Crosses between individuals of a small group have resulted in the genetic impoverishment of the whole. In the animal world, inbreeding may occur too tightly in the case of endangered species, such as the Siberian tiger ( Panthera tigris altaica ), which reduces genetic diversity and its ability to respond to critical situations such as disease.

“Most animal populations fluctuate over time. If reductions are very substantial demographic group is reduced dramatically, there may be two things: that the group is terminated or experiencing the phenomenon known as bottleneck (pronounced reduction of genetic diversity of a population), “says Samer Alas, a researcher at DoƱana Biological Station (CSIC).

The detection of genetic impoverishment in species is endangered, the researchers said, of “vital importance” to the strategies of conservation of the species. “In future genetic work on animal conservation will be necessary to add the effect of genetic bottlenecks that have gone by the species, because otherwise their future could be compromised,” says Alas.

An endangered species

Research has modeled itself on the Siberian tiger, endangered species of which only about 520 copies are distributed among the forests of eastern Russia and northeast China.

A mid-twentieth century, the population of the Siberian tiger ( Panthera tigris altaica ) was much reduced by poaching and habitat destruction. The remaining specimens all went through a bottleneck that affected the genetic diversity of the species.
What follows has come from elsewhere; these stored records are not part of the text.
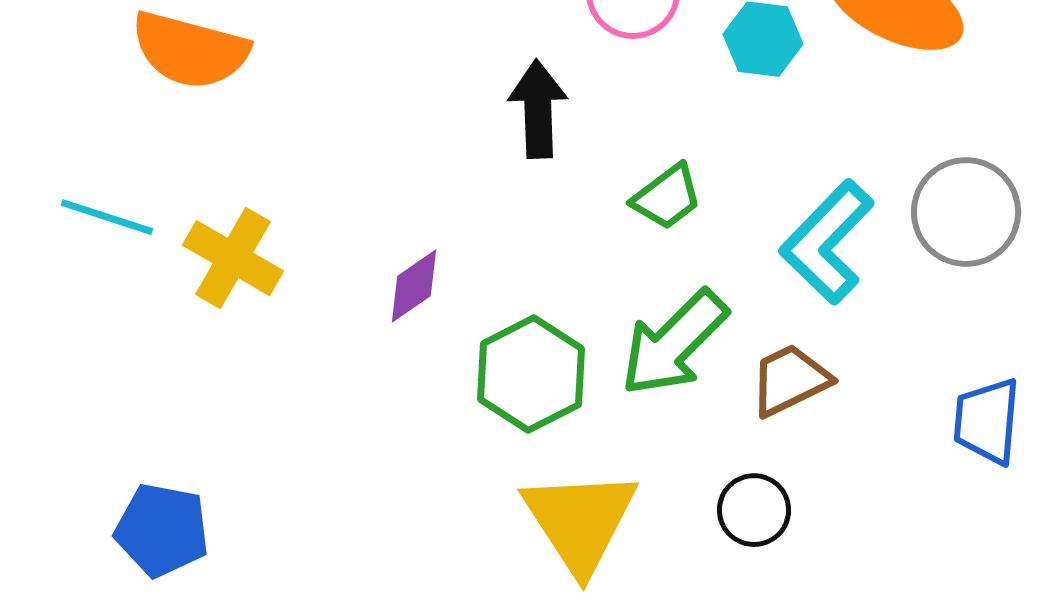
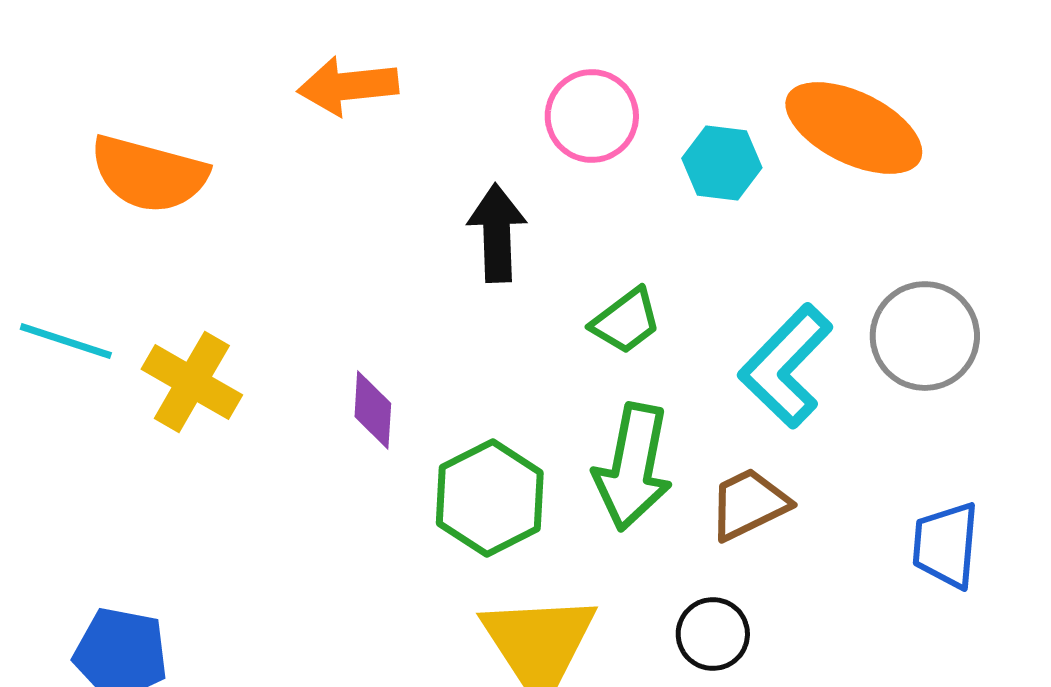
purple diamond: (414, 286) -> (373, 410), turned -52
green arrow: (674, 343) -> (633, 467), turned -34

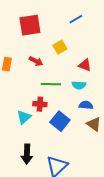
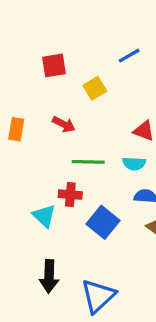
red square: (30, 25) -> (54, 65), size x0.7
yellow square: (60, 47) -> (95, 88), moved
cyan triangle: (24, 117) -> (44, 216), turned -35

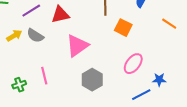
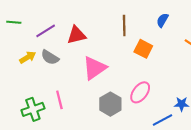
pink ellipse: (133, 64) -> (140, 92), moved
green cross: (19, 85) -> (33, 109), size x1.5

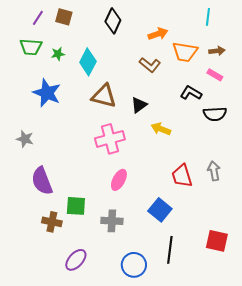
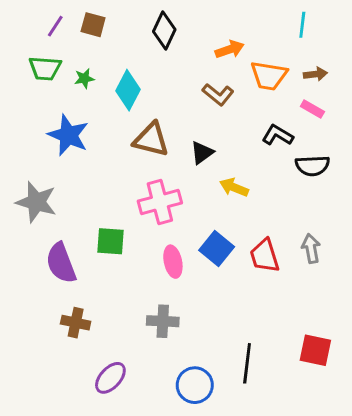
gray star: (25, 139) -> (36, 202), size x1.6
pink ellipse: (119, 180) -> (173, 262), turned -40
green square: (76, 206) -> (110, 241), moved
blue square: (160, 210) -> (217, 249), moved

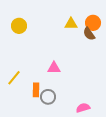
“Although currently there are about 500 Siberian tigers, the population behaves as if they were only 14 animals due to reduced genetic diversity. This assessment of effective population size is alarming because it demonstrates its fragility and its high sensitivity to any disease, “says Alas.

According to the researcher, the effective population size is a “factor to be taken into account in any demographic or genetic study undertaken on the Siberian tiger.”

In reaching its conclusions, the research team collected samples of blood and tissue of 15 Siberian tigers scattered along the Russian Far East, and worked in the laboratory with DNA extracted from these samples.